## DIRECTIVE:
Can you copy every line of the records below, unchanged?

## MATERIAL PROVIDED:
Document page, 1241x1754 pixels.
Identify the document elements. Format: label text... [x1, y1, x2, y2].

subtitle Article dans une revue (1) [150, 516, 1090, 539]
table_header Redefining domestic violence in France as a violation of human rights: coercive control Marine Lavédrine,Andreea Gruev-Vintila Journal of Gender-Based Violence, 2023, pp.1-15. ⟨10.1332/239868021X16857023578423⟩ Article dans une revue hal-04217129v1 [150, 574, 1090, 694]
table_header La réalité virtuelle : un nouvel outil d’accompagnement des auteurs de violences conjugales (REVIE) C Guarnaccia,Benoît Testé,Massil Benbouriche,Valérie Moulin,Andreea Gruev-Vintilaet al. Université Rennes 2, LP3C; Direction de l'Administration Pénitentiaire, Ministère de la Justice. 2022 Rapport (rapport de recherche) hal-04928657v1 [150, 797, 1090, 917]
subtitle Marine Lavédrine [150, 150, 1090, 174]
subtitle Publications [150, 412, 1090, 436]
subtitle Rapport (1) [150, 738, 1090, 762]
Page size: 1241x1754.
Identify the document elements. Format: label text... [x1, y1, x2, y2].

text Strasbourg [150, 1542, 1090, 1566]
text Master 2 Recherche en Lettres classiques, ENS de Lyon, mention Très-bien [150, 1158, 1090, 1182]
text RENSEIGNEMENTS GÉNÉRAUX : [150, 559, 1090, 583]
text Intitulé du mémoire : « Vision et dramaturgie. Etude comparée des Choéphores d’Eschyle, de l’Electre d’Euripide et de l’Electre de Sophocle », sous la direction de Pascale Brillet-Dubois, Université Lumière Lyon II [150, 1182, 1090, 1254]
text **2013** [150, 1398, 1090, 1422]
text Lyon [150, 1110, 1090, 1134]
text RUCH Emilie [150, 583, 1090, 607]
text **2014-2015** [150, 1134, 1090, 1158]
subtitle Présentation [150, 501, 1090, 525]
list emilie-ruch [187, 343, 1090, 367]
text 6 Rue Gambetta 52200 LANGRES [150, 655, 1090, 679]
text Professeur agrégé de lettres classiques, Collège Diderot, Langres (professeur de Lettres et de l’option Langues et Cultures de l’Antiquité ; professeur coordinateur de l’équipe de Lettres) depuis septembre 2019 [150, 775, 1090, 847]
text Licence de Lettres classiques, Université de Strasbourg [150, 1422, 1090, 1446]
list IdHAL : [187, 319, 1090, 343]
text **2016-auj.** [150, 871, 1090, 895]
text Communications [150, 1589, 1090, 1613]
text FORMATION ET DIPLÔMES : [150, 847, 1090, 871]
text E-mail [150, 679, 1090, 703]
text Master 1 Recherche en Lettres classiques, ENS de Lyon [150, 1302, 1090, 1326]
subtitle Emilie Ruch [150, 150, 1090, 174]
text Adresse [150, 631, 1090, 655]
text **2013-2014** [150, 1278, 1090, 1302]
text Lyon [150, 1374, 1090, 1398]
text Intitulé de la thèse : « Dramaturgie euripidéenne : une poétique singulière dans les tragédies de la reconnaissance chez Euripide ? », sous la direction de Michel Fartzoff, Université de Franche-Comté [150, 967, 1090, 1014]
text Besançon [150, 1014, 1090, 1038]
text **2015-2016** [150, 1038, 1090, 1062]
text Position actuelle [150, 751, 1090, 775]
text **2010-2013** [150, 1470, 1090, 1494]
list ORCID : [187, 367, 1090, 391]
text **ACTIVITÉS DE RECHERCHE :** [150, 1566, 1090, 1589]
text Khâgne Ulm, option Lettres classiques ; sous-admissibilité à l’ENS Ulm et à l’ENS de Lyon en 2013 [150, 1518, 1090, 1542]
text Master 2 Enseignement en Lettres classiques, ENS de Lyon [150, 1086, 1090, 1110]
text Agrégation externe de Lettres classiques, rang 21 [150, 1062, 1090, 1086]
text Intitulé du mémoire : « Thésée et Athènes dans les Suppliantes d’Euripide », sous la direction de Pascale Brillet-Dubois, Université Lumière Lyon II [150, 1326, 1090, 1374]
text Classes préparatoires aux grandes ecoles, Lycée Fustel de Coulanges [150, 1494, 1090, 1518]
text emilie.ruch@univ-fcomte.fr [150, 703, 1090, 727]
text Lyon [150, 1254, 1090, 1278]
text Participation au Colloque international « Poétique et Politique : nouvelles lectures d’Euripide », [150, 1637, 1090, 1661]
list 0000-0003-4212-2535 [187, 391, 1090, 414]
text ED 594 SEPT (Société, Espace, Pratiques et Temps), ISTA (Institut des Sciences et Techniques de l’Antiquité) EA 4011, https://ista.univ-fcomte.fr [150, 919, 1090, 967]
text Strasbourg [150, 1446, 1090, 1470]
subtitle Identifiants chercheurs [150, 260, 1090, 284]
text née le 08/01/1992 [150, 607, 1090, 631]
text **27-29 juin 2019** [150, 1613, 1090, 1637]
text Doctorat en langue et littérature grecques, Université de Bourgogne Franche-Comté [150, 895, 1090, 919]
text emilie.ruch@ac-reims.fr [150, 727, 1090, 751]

## WRITTEN RESPONSE:
Document page, 1241x1754 pixels.
Identify the document elements. Format: label text... [x1, y1, x2, y2].

subtitle Article dans une revue (1) [150, 516, 1090, 539]
table_header Redefining domestic violence in France as a violation of human rights: coercive control Marine Lavédrine,Andreea Gruev-Vintila Journal of Gender-Based Violence, 2023, pp.1-15. ⟨10.1332/239868021X16857023578423⟩ Article dans une revue hal-04217129v1 [150, 574, 1090, 694]
table_header La réalité virtuelle : un nouvel outil d’accompagnement des auteurs de violences conjugales (REVIE) C Guarnaccia,Benoît Testé,Massil Benbouriche,Valérie Moulin,Andreea Gruev-Vintilaet al. Université Rennes 2, LP3C; Direction de l'Administration Pénitentiaire, Ministère de la Justice. 2022 Rapport (rapport de recherche) hal-04928657v1 [150, 797, 1090, 917]
subtitle Marine Lavédrine [150, 150, 1090, 174]
subtitle Publications [150, 412, 1090, 436]
subtitle Rapport (1) [150, 738, 1090, 762]
Page size: 1241x1754.
Identify the document elements. Format: label text... [x1, y1, x2, y2].

text Strasbourg [150, 1542, 1090, 1566]
text Master 2 Recherche en Lettres classiques, ENS de Lyon, mention Très-bien [150, 1158, 1090, 1182]
text RENSEIGNEMENTS GÉNÉRAUX : [150, 559, 1090, 583]
text Intitulé du mémoire : « Vision et dramaturgie. Etude comparée des Choéphores d’Eschyle, de l’Electre d’Euripide et de l’Electre de Sophocle », sous la direction de Pascale Brillet-Dubois, Université Lumière Lyon II [150, 1182, 1090, 1254]
text **2013** [150, 1398, 1090, 1422]
text Lyon [150, 1110, 1090, 1134]
text RUCH Emilie [150, 583, 1090, 607]
text **2014-2015** [150, 1134, 1090, 1158]
subtitle Présentation [150, 501, 1090, 525]
list emilie-ruch [187, 343, 1090, 367]
text 6 Rue Gambetta 52200 LANGRES [150, 655, 1090, 679]
text Professeur agrégé de lettres classiques, Collège Diderot, Langres (professeur de Lettres et de l’option Langues et Cultures de l’Antiquité ; professeur coordinateur de l’équipe de Lettres) depuis septembre 2019 [150, 775, 1090, 847]
text Licence de Lettres classiques, Université de Strasbourg [150, 1422, 1090, 1446]
list IdHAL : [187, 319, 1090, 343]
text **2016-auj.** [150, 871, 1090, 895]
text Communications [150, 1589, 1090, 1613]
text FORMATION ET DIPLÔMES : [150, 847, 1090, 871]
text E-mail [150, 679, 1090, 703]
text Master 1 Recherche en Lettres classiques, ENS de Lyon [150, 1302, 1090, 1326]
subtitle Emilie Ruch [150, 150, 1090, 174]
text Adresse [150, 631, 1090, 655]
text **2013-2014** [150, 1278, 1090, 1302]
text Lyon [150, 1374, 1090, 1398]
text Intitulé de la thèse : « Dramaturgie euripidéenne : une poétique singulière dans les tragédies de la reconnaissance chez Euripide ? », sous la direction de Michel Fartzoff, Université de Franche-Comté [150, 967, 1090, 1014]
text Besançon [150, 1014, 1090, 1038]
text **2015-2016** [150, 1038, 1090, 1062]
text Position actuelle [150, 751, 1090, 775]
text **2010-2013** [150, 1470, 1090, 1494]
list ORCID : [187, 367, 1090, 391]
text **ACTIVITÉS DE RECHERCHE :** [150, 1566, 1090, 1589]
text Khâgne Ulm, option Lettres classiques ; sous-admissibilité à l’ENS Ulm et à l’ENS de Lyon en 2013 [150, 1518, 1090, 1542]
text Master 2 Enseignement en Lettres classiques, ENS de Lyon [150, 1086, 1090, 1110]
text Agrégation externe de Lettres classiques, rang 21 [150, 1062, 1090, 1086]
text Intitulé du mémoire : « Thésée et Athènes dans les Suppliantes d’Euripide », sous la direction de Pascale Brillet-Dubois, Université Lumière Lyon II [150, 1326, 1090, 1374]
text Classes préparatoires aux grandes ecoles, Lycée Fustel de Coulanges [150, 1494, 1090, 1518]
text emilie.ruch@univ-fcomte.fr [150, 703, 1090, 727]
text Lyon [150, 1254, 1090, 1278]
text Participation au Colloque international « Poétique et Politique : nouvelles lectures d’Euripide », [150, 1637, 1090, 1661]
list 0000-0003-4212-2535 [187, 391, 1090, 414]
text ED 594 SEPT (Société, Espace, Pratiques et Temps), ISTA (Institut des Sciences et Techniques de l’Antiquité) EA 4011, https://ista.univ-fcomte.fr [150, 919, 1090, 967]
text Strasbourg [150, 1446, 1090, 1470]
subtitle Identifiants chercheurs [150, 260, 1090, 284]
text née le 08/01/1992 [150, 607, 1090, 631]
text **27-29 juin 2019** [150, 1613, 1090, 1637]
text Doctorat en langue et littérature grecques, Université de Bourgogne Franche-Comté [150, 895, 1090, 919]
text emilie.ruch@ac-reims.fr [150, 727, 1090, 751]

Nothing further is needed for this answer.